As President Obama heads to Capitol Hill tonight to deliver the State of the Union address, one thing is clear: in both rhetoric and deed, President Obama has fundamentally shifted the direction of American foreign policy. He has summoned bedrock progressive principals to re-calibrate America’s role in the world. Through a policy of engagement with international institutions and cooperation abroad, the administration has racked up an impressive set of foreign policy achievements after just one year. Oh — and in the process, Obama has shown the uselessness of an arrogant go-it-alone foreign policy that was the hallmark of American foreign policy just a couple of years ago.
Some of these achievements have been relatively high profile, others behind the scenes. On the non-proliferation front, the Obama administration “reset” American policy with Russia and is engaging in a new round of nuclear arms reduction.

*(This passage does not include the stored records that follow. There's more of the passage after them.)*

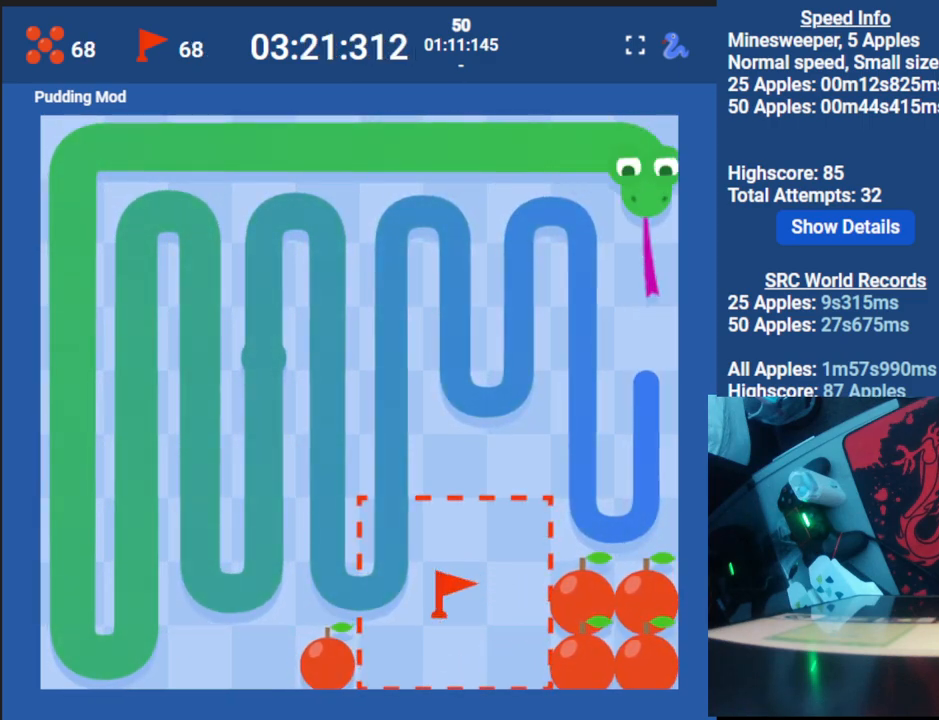
{"keys": [], "events": [[167, "down", "up"]]}
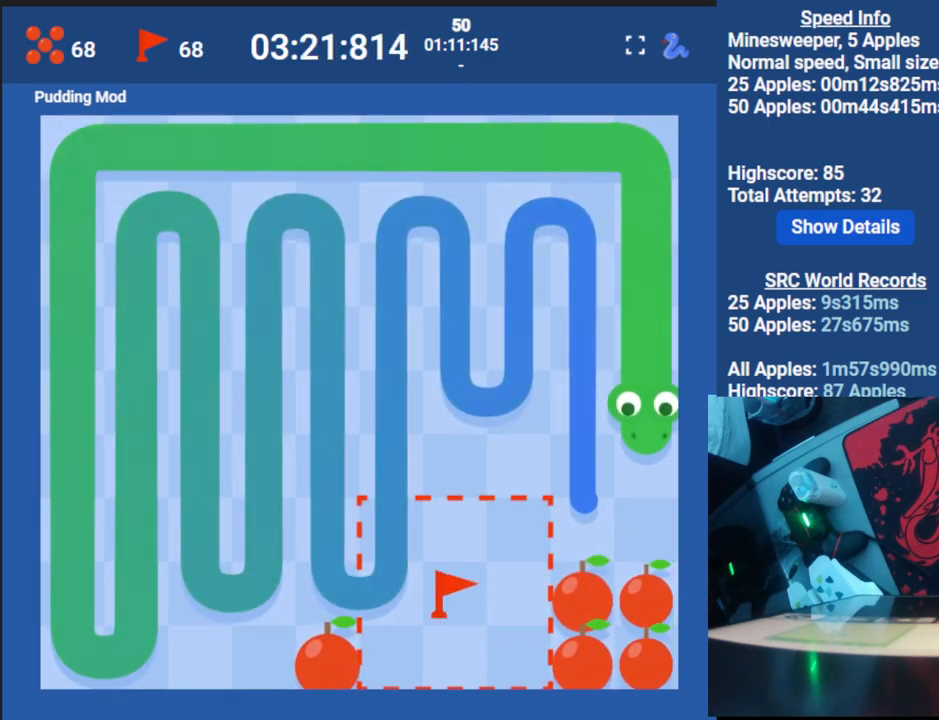
{"keys": [], "events": [[133, "left", "down"], [217, "up", "down"], [267, "left", "up"], [500, "up", "up"]]}
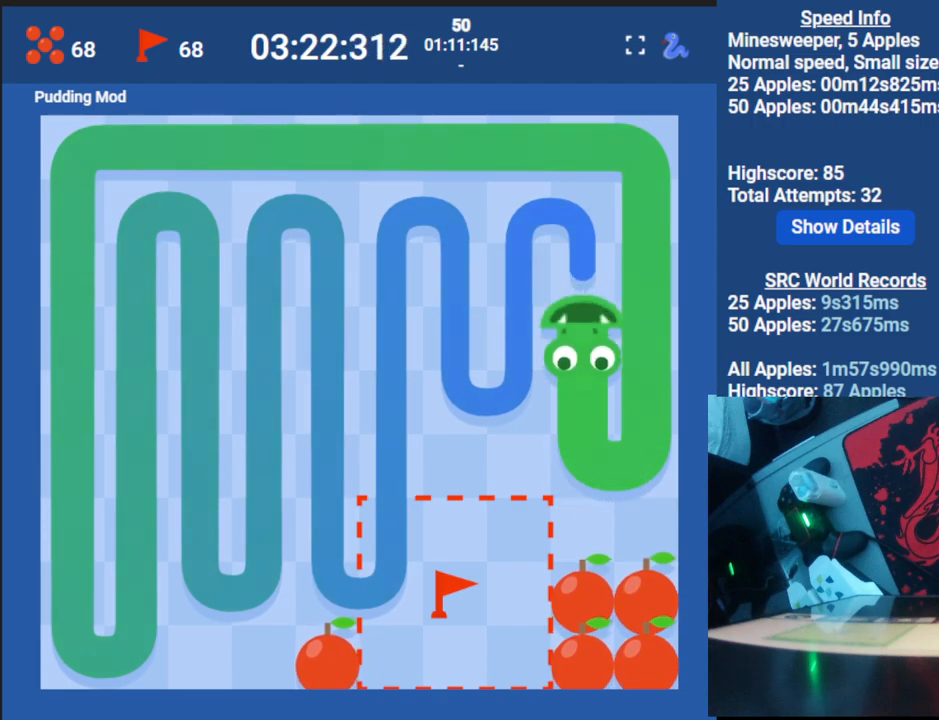
{"keys": ["down"], "events": [[267, "left", "down"], [350, "down", "down"], [400, "left", "up"]]}
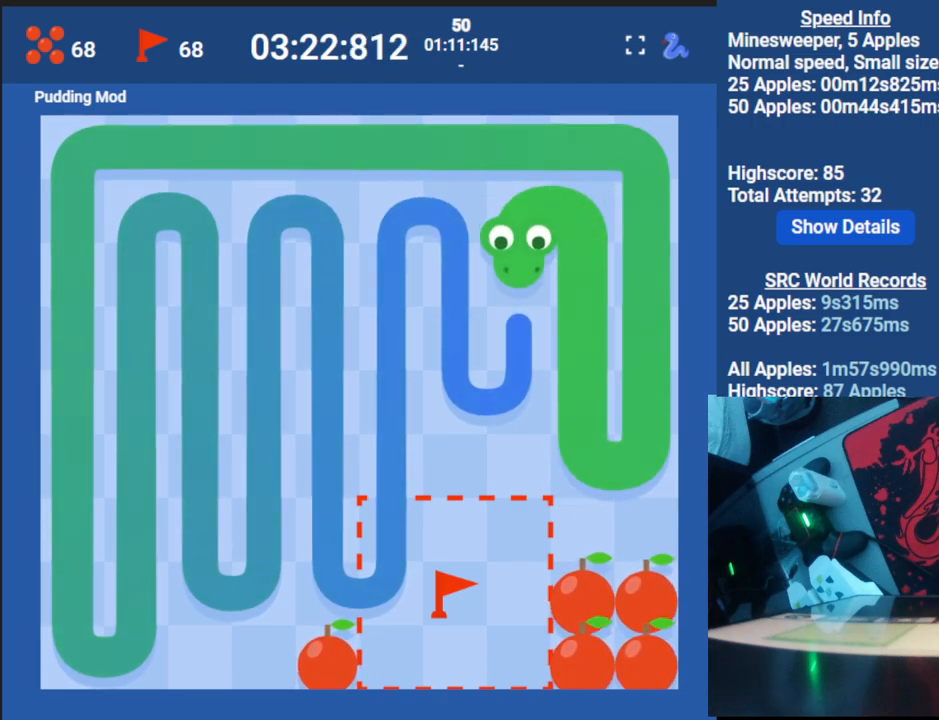
{"keys": ["up"], "events": [[67, "down", "up"], [300, "left", "down"], [383, "up", "down"], [467, "left", "up"]]}
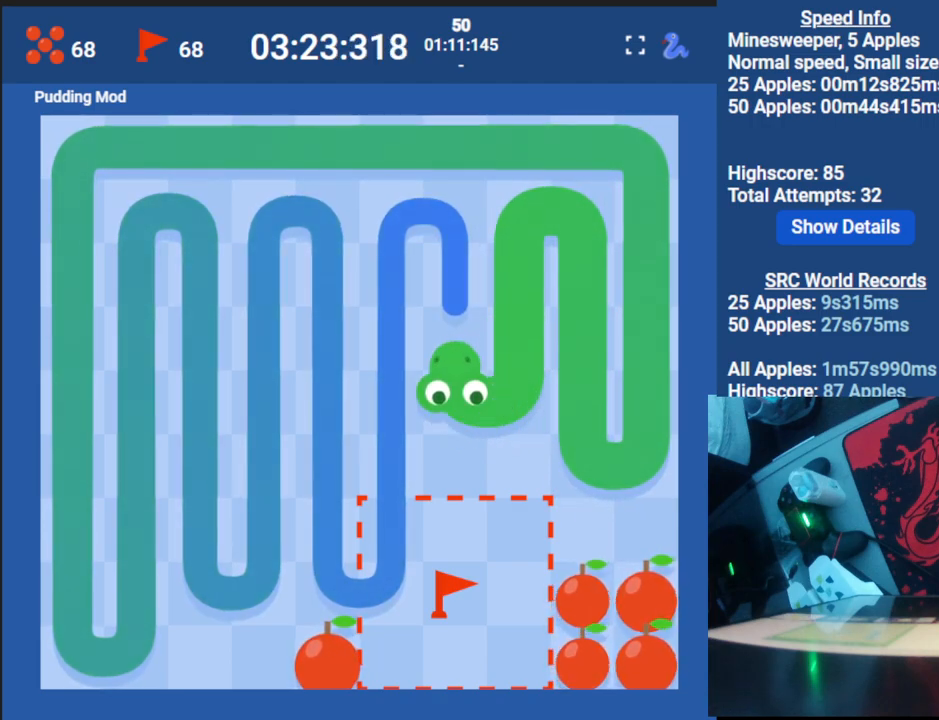
{"keys": ["down", "left"], "events": [[117, "up", "up"], [367, "left", "down"], [433, "down", "down"]]}
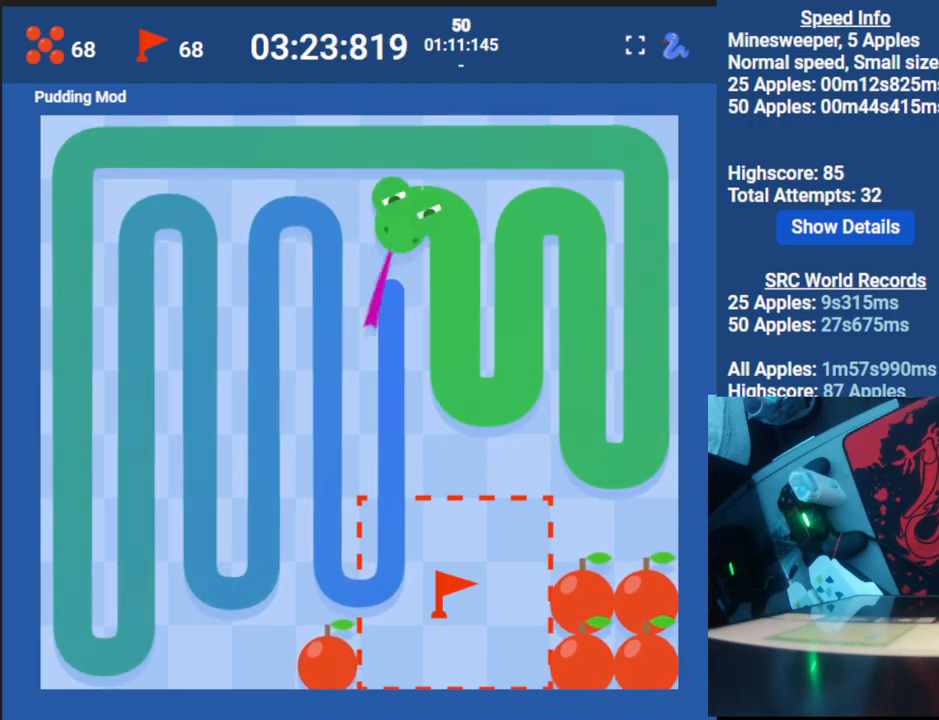
{"keys": ["down"], "events": [[17, "left", "up"]]}
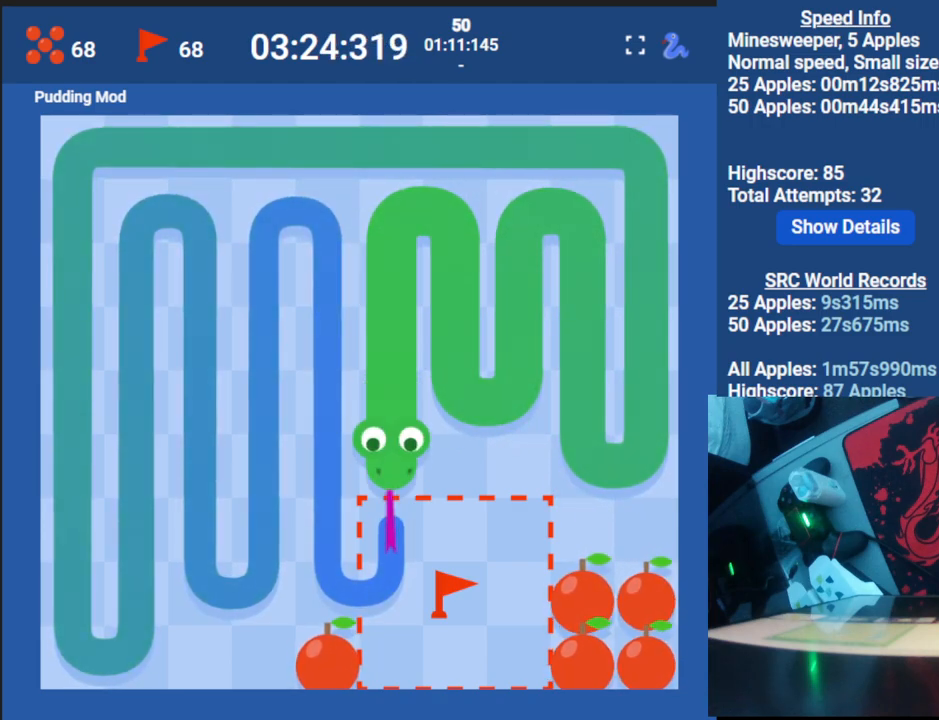
{"keys": ["left", "up"], "events": [[117, "down", "up"], [433, "left", "down"], [483, "up", "down"]]}
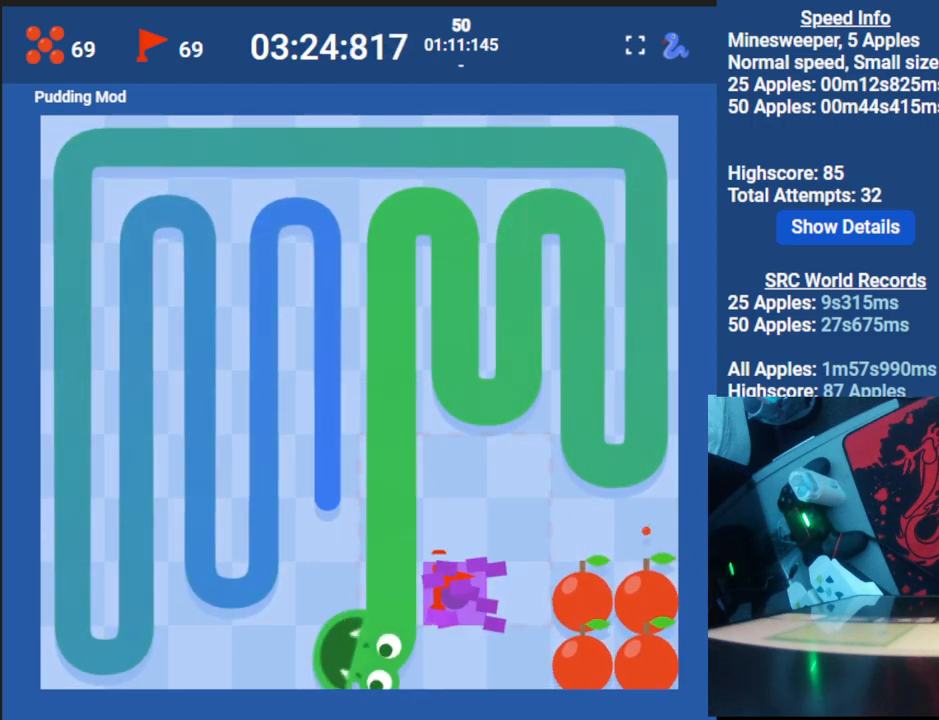
{"keys": ["up"], "events": [[17, "left", "up"]]}
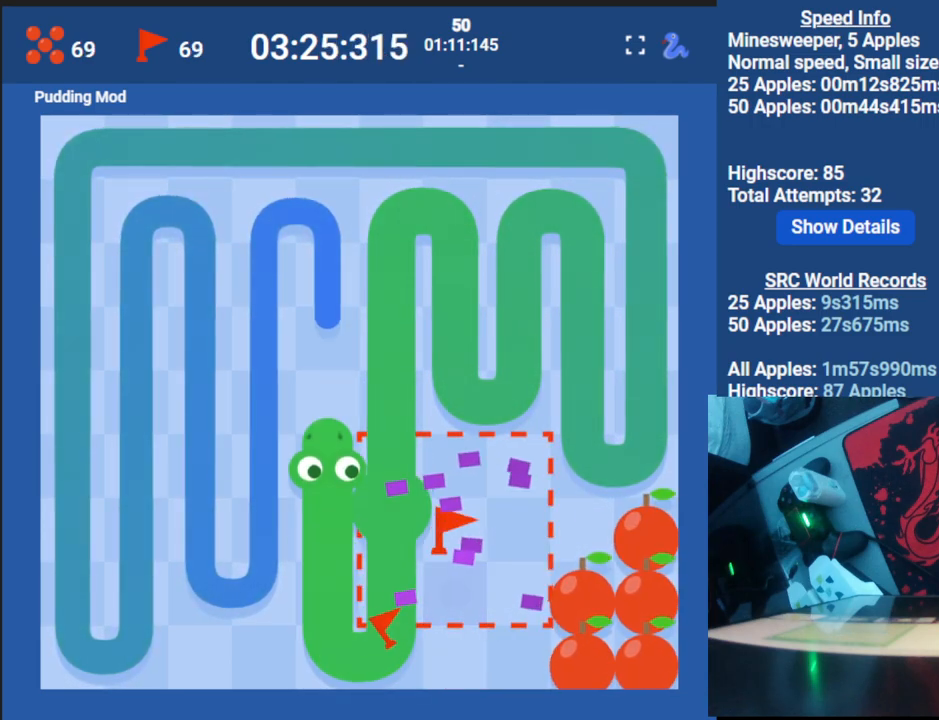
{"keys": ["left"], "events": [[283, "up", "up"], [500, "left", "down"]]}
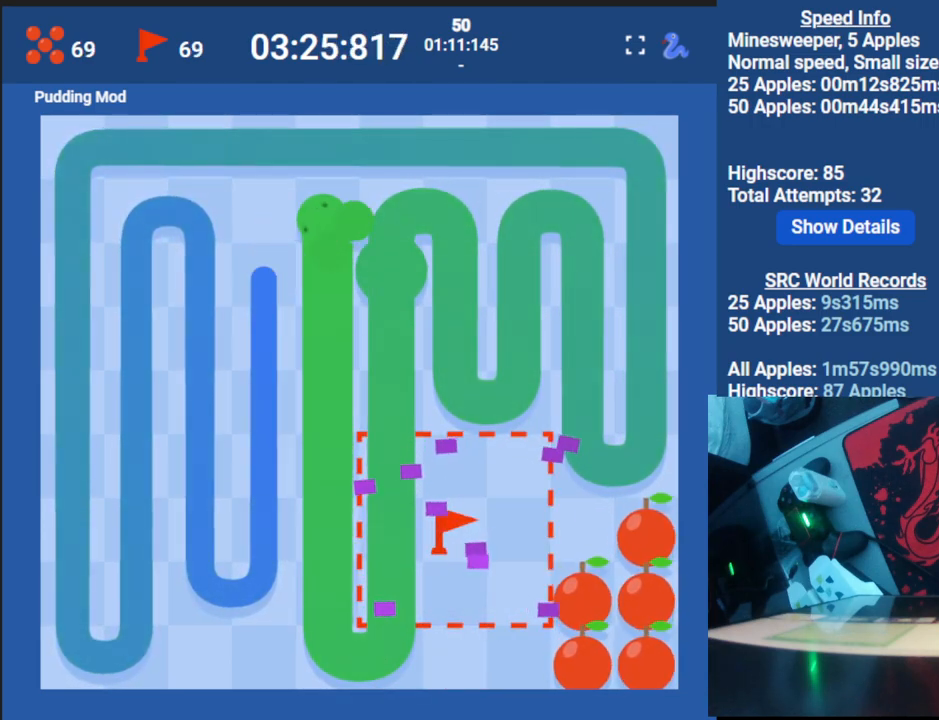
{"keys": [], "events": [[67, "down", "down"], [117, "left", "up"], [467, "down", "up"]]}
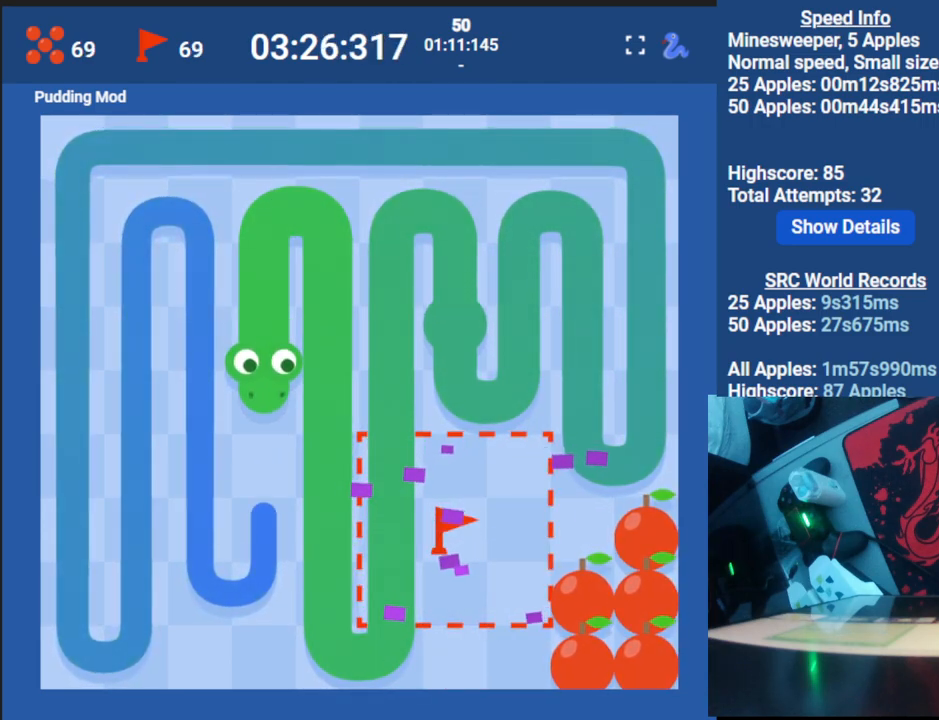
{"keys": ["left"], "events": [[433, "left", "down"]]}
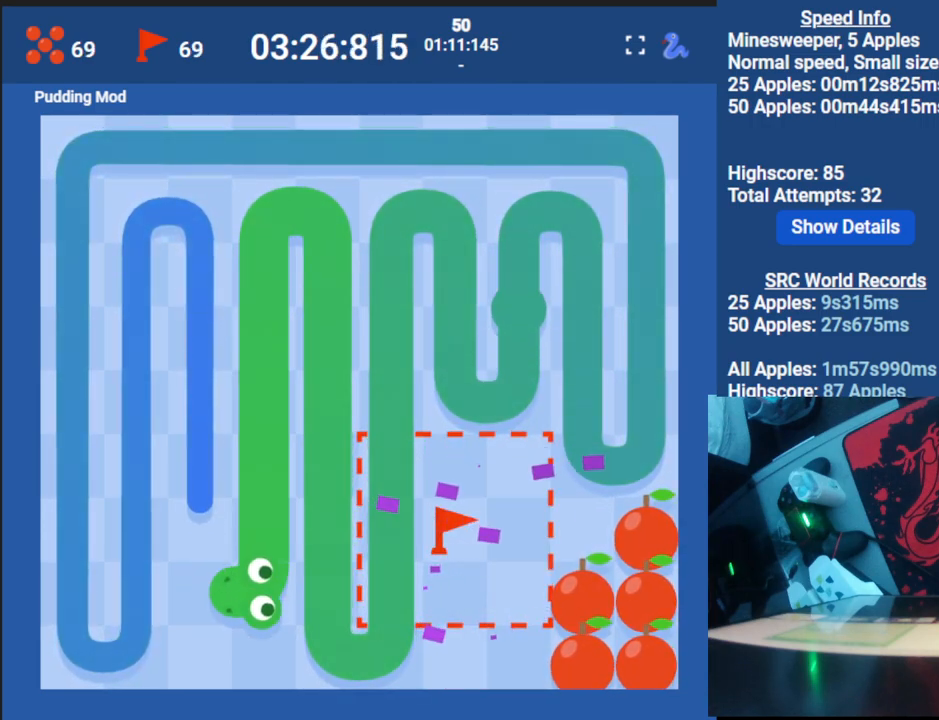
{"keys": ["up"], "events": [[17, "up", "down"], [67, "left", "up"]]}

When North Korea launched a nuclear test in May, the Obama administration led the Security Council in passing the strongest set of sanctions in Council history. In September, Obama chaired a Security Council meeting on nuclear disarmament and non-proliferation—the first time in history that an American president has done so. The meeting resulted in the unanimous adoption of a resolution that imposed new provisions to deter countries from withdrawing from the Nuclear Non-Proliferation Treaty and the endorsement of stricter export controls and safeguards, among other measures. The Bulletin of Atomic Sciences cited these efforts in its decision this month to move back the “Doomsday Clock” to six minutes to midnight.
On climate change, the United States reversed eight years of American indifference to international efforts to curb global warming. President Obama joined other heads of state at a UN summit on Climate Change in September. And then, in December, he became personally involved in negotiations at the Copenhagen Climate Summit.
On some less high profile issues, the administration has also made some significant headway. The administration reversed Bush administration’s policy to support a UN General Assembly resolution condemning the outlaw of homosexuality. The administration is also supporting the International Criminal Court’s action against Sudanese President Omar Bashir, who is accused of genocide in Darfur. And, for the first time in eight years, the United States participated (as an observer) at a meeting of the ICC.
President Obama has done more to support UN peacekeeping than any American president in recent history. Over 100,000 peacekeepers, only a handful of which are American, are deployed to 17 global hotspots. These peacekeepers share the burden of maintaining global peace and security and are sent to places (like Darfur, the Congo) where the United States cannot or will not deploy. UN peacekeepers were in Haiti long before U.S. Marines arrived last week and will remain there long after in Haiti long after the marines depart. To its credit, the administration has made strengthening UN peacekeeping a centerpiece of its work at the UN. Back in Washington, this means putting our money where our mouth is and Obama has pressed congress to pay back America’s arrears to the UN and restore full funding to UN peacekeeping and the United Nations as a whole.
The administration has also supported international women’s issues and international family planning. The Secretary of State convened a Security Council meeting that resulted in the unanimous adoption of a resolution on sexual violence in armed conflict, which called on the Secretary General to appoint a high level representative to lead international efforts to combat this scourge. And immediately upon taking office, President Obama reversed the so-called global gag rule that prevented American assistance to NGOs doing important international family planning work. On top of that administration restored American funding to the UN Population Fund, which provides family planning and health services to assistance to women in the developing world.
There are a number of other examples, big and small, that show the extent to which the Obama administration has demonstrated a committment to the premise of constructive global enagement. Individually, each of these steps — and others — have helped to restore the United States to its rightful place as a global power that is respected not only for its military might, but for its moral leadership. To be sure, the administration’s record is not perfect; the future of Afghanistan remains unclear and the process of closing Guantanamo has taken longer than expected. But that should not obscure that in one year, the Obama administration has marshaled progressive foreign policy principals to deliver tangeable gains for the United States.
It has has shown that a little global cooperation can go a long way.